=== Begin Enclosure ===

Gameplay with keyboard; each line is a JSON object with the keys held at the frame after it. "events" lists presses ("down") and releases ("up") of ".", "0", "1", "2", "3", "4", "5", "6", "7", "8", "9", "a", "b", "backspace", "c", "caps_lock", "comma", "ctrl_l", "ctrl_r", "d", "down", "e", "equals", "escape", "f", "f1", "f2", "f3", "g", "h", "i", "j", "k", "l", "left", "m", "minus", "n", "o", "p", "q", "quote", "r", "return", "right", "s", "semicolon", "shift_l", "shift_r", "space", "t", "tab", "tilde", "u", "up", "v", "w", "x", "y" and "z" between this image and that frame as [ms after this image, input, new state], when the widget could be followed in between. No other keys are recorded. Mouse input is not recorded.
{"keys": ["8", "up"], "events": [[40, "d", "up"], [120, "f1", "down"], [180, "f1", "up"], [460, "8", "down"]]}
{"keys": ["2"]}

=== End Enclosure ===
=== Begin Enclosure ===

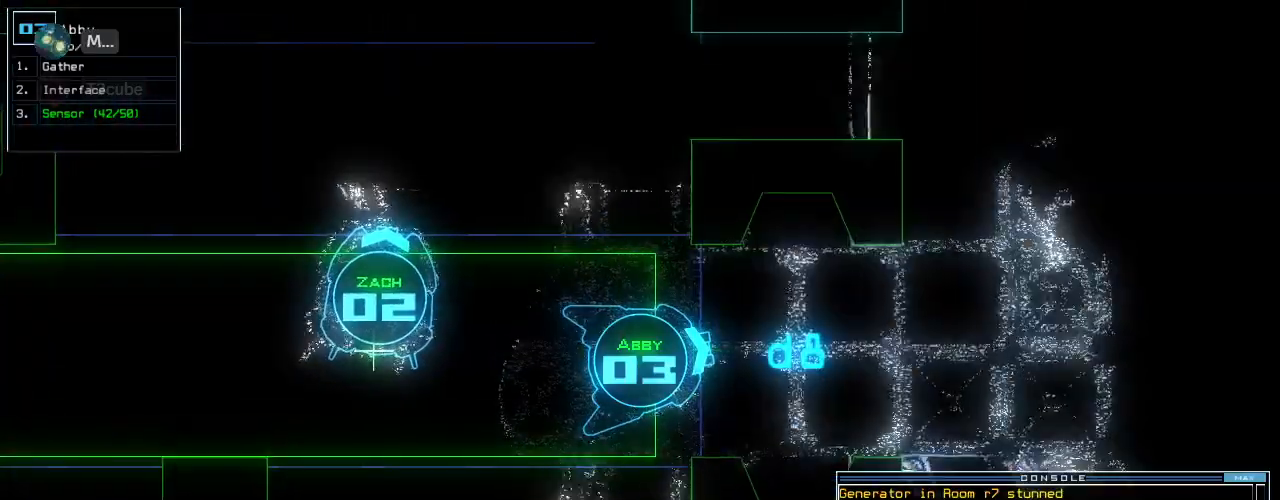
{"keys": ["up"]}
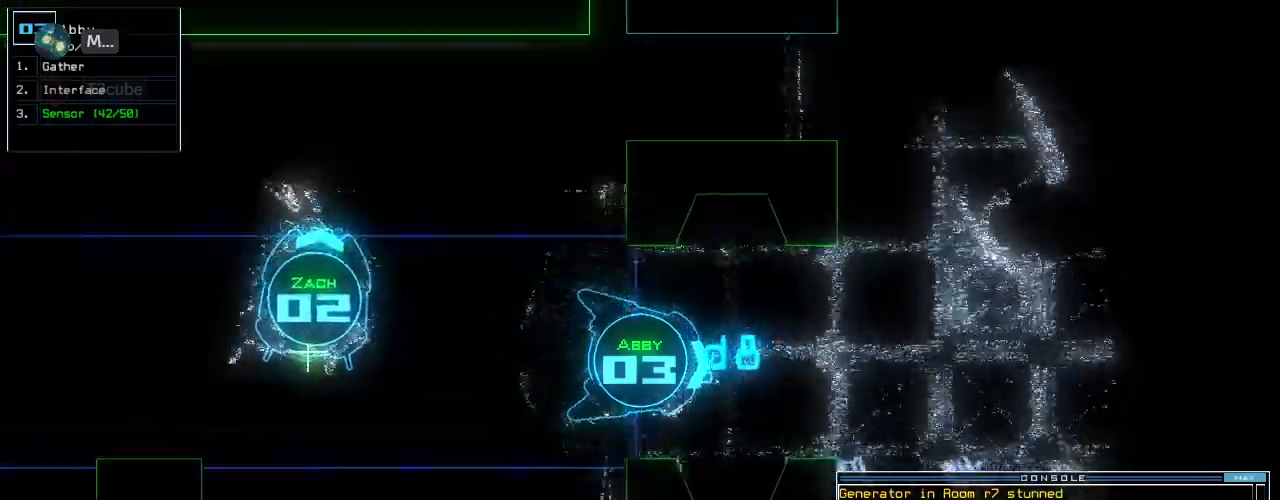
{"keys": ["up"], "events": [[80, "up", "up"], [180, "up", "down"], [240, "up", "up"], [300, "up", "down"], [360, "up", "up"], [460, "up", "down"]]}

=== End Enclosure ===
=== Begin Enclosure ===

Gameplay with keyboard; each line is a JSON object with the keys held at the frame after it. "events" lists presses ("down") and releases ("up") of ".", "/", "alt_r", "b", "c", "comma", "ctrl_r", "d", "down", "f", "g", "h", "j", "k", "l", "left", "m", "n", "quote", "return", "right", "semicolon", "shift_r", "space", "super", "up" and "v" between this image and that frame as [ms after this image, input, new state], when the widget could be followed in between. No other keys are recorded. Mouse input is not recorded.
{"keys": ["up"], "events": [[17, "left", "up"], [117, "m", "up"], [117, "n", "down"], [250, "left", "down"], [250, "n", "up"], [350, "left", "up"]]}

=== End Enclosure ===

▶ What the task requires
Only a number is wanted here: how many lines of the records above contain "right".

▶ Your solution
2